CreditPhilip Cheung for The New York Times

Combating climate change is not one item on a list of policies, Senator Cory Booker said: It is “the lens through which we must do everything.”

Under a Booker administration, he said, every department and federal agency would be expected to have a climate plan, and he would use “every lever that I have on foreign policy” to challenge world leaders like President Jair Bolsonaro of Brazil who deny or ignore the science of climate change. Foreign aid would be contingent on the recipients acting on climate change, and climate policy would be a central element of any trade deal.

At the CNN climate town hall on Wednesday night, the New Jersey senator scoffed at Democratic competitors who have said that their first action as president would be to recommit to the Paris agreement. “I’m sorry,” he said, “that is, like, a cost of entry even to run for president or talk about the presidency.”

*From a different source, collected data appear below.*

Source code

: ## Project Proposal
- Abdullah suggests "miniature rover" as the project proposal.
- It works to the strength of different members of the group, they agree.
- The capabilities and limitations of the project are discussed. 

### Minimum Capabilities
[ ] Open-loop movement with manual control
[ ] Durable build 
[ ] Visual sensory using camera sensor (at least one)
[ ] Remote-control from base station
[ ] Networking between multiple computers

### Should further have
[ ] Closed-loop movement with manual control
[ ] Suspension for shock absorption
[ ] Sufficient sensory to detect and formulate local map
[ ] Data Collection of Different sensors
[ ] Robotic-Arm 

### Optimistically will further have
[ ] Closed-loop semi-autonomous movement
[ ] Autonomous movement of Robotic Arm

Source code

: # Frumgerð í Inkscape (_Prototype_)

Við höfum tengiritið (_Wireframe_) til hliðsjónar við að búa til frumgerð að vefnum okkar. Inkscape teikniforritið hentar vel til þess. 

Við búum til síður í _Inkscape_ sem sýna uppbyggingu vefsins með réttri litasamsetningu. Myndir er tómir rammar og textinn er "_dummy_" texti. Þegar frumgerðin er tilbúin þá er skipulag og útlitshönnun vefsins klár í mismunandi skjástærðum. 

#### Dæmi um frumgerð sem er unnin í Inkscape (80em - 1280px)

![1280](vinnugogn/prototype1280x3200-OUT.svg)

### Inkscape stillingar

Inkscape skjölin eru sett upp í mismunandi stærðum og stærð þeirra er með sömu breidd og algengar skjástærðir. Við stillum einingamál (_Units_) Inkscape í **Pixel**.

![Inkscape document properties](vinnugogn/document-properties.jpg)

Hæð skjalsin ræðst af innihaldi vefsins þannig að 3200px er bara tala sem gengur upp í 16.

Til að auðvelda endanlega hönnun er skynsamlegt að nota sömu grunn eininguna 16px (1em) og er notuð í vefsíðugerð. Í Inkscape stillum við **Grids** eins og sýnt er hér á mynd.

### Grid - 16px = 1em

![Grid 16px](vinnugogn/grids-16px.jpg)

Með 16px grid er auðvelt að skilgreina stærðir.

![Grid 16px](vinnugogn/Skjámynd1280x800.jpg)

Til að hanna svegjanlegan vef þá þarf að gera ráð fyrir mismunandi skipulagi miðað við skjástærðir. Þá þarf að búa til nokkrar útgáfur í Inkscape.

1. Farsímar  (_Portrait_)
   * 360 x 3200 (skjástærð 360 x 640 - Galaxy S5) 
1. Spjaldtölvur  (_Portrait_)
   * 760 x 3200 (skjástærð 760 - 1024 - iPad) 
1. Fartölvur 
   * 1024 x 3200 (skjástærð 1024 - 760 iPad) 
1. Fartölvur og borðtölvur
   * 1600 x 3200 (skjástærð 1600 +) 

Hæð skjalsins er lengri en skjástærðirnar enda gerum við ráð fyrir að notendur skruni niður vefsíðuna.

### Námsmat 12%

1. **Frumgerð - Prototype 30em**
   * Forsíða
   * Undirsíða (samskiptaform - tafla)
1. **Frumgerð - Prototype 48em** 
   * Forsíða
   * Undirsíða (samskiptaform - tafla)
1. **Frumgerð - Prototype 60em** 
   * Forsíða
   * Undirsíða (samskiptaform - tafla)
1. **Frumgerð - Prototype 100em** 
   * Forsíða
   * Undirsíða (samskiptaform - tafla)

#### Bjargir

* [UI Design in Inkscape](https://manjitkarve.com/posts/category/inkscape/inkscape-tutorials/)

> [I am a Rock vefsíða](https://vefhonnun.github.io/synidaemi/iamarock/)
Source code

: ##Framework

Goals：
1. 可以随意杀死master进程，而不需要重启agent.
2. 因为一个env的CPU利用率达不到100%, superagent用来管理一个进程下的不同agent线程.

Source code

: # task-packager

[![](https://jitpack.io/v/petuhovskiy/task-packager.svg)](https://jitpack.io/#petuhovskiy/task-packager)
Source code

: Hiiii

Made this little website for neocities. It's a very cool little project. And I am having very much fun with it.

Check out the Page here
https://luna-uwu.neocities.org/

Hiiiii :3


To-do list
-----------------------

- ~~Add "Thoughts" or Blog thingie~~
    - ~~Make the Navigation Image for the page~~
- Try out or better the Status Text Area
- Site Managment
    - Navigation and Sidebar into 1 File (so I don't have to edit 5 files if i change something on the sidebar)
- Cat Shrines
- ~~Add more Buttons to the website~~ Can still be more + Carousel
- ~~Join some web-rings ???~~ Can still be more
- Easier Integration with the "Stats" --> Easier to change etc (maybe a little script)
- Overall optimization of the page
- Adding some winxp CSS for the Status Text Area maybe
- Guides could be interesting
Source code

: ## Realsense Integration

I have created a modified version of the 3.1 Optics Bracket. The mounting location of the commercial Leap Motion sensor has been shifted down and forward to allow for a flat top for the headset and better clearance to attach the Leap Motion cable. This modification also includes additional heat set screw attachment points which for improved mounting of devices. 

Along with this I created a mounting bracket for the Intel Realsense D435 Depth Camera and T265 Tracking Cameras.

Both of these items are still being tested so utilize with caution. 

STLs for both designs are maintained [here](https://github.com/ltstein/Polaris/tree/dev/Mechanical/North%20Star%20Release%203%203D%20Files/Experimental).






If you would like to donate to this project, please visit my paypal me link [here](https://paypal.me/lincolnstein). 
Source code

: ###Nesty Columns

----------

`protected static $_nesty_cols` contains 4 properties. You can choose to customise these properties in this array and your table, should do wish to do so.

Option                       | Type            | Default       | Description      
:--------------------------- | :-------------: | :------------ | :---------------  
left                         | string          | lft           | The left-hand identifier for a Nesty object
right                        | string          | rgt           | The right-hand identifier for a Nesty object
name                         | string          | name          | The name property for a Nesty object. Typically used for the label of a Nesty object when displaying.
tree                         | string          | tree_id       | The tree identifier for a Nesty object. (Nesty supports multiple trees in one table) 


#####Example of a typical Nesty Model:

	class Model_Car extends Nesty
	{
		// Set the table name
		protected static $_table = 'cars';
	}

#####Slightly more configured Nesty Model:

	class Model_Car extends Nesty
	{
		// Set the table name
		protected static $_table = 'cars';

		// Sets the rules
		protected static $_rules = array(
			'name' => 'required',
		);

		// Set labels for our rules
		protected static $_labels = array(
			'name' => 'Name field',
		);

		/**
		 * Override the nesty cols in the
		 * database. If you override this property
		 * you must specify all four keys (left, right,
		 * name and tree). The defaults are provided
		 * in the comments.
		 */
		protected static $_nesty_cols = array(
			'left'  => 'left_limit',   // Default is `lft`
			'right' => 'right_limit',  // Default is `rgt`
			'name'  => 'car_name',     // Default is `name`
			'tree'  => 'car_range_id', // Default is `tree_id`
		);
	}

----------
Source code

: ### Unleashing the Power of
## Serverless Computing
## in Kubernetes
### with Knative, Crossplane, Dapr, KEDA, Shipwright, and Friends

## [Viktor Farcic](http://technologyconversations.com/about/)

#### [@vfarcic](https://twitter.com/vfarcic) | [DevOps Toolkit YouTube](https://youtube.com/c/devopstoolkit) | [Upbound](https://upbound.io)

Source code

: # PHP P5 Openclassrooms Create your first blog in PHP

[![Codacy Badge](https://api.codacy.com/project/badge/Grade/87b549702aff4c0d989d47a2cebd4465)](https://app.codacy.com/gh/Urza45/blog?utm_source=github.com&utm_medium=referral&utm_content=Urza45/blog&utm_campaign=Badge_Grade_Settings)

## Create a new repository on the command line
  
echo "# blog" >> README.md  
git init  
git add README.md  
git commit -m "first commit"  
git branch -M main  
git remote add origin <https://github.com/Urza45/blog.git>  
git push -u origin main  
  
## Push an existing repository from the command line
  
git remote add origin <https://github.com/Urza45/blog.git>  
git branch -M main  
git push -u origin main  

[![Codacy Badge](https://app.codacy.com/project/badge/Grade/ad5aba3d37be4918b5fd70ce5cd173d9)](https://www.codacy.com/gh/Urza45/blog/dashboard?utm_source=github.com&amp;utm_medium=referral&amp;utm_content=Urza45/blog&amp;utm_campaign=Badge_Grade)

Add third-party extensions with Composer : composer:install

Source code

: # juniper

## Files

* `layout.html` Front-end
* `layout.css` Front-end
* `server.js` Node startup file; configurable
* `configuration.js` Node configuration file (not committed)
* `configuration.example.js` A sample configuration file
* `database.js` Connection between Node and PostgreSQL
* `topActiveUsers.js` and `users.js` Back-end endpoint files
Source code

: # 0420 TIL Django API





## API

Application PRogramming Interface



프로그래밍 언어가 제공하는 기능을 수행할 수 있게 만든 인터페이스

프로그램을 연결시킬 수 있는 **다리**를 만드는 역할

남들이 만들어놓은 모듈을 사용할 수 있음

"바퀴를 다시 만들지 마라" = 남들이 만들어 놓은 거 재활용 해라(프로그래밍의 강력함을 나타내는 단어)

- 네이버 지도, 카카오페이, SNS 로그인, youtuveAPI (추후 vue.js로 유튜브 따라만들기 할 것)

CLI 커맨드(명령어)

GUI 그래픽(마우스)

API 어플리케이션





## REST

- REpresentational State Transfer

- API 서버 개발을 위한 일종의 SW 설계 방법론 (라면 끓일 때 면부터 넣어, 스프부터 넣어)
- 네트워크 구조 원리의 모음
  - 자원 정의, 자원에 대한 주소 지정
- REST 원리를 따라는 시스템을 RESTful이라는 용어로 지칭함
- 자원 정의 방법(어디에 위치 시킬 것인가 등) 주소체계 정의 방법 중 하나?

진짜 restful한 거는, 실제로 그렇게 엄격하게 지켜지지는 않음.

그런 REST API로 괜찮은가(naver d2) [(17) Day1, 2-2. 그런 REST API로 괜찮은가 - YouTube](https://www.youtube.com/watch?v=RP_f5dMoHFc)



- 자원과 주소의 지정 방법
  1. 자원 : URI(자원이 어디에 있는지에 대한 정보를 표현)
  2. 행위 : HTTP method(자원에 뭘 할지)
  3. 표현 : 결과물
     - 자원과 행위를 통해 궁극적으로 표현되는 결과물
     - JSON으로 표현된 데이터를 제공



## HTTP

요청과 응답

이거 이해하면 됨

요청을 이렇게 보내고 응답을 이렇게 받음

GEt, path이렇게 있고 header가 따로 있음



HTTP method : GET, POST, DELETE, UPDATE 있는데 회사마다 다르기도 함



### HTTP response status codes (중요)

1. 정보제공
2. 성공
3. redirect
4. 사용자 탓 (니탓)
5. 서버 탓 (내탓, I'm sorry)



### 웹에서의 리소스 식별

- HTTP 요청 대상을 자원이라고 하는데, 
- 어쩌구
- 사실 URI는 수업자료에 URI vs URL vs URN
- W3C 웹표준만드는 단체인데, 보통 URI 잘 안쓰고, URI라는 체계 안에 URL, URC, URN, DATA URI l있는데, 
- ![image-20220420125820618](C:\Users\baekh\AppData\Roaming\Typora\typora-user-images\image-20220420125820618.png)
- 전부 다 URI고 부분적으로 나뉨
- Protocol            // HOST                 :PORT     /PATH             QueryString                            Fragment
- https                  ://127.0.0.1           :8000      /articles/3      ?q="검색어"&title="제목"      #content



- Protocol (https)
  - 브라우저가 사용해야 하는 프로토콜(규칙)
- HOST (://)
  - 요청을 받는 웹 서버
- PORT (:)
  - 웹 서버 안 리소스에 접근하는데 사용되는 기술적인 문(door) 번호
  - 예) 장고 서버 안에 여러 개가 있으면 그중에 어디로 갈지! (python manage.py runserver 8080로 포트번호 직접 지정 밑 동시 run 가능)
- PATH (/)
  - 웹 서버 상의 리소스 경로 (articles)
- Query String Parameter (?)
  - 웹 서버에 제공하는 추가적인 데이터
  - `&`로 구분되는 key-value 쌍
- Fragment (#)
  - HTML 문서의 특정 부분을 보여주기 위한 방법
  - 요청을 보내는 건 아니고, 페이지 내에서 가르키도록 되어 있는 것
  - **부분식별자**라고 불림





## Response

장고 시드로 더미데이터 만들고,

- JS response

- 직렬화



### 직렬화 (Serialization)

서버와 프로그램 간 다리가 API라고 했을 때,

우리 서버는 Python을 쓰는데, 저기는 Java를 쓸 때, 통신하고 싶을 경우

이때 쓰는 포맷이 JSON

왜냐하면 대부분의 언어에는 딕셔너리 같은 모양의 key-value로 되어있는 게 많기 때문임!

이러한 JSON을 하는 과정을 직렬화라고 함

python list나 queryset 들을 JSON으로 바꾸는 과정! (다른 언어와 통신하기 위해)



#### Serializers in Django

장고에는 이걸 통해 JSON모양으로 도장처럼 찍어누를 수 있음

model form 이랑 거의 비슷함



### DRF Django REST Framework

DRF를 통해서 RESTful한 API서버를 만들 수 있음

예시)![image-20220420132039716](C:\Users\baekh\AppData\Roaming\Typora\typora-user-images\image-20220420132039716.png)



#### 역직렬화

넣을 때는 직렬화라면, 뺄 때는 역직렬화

Like many other candidates, he touched on what farmers can do to be “part of the solution” — a favorite phrase among Democrats. Some farmers have put windmills on their land, he noted, and he has proposed a multibillion-dollar fund to help farmers plant cover crops and adopt other sustainable practices.

It was perhaps inevitable that, as a vegan, Mr. Booker would receive one of the most common questions of the night: Whether the government should encourage Americans to eat less meat and dairy.

“‘Booker wants to take away your hamburger!’ — that is the kind of lies and fearmongering they spread,” he said, adding: “Freedom is one of our most sacred values. Whatever you want to eat, go ahead and eat it.”

What he wants to focus on, he said, is the prevalence of factory farms and their unhealthy and climate-unfriendly practices. “Thanks to the corporate lobby,” he said, “we’re incentivizing those kinds of farm practices and not the ones that represent our heritage and support family farming.”

On perhaps the most divisive climate-related question within the Democratic field — whether nuclear energy should be part of the country’s plan to reach net-zero carbon emissions — Mr. Booker was particularly adamant. He said that next-generation nuclear reactors could vastly reduce the risk of disasters like Chernobyl and Fukushima, and that there was no way to decarbonize fast enough without them.

Under his climate plan, “we need to be at zero-carbon electricity by 2030,” he said. “That’s 10 years from the time that I will win the presidency of the United States. And right now, nuclear is more than 50 percent of our non-carbon-causing energy. So people who think that we can get there without nuclear being part of the blend just aren’t looking at the facts.”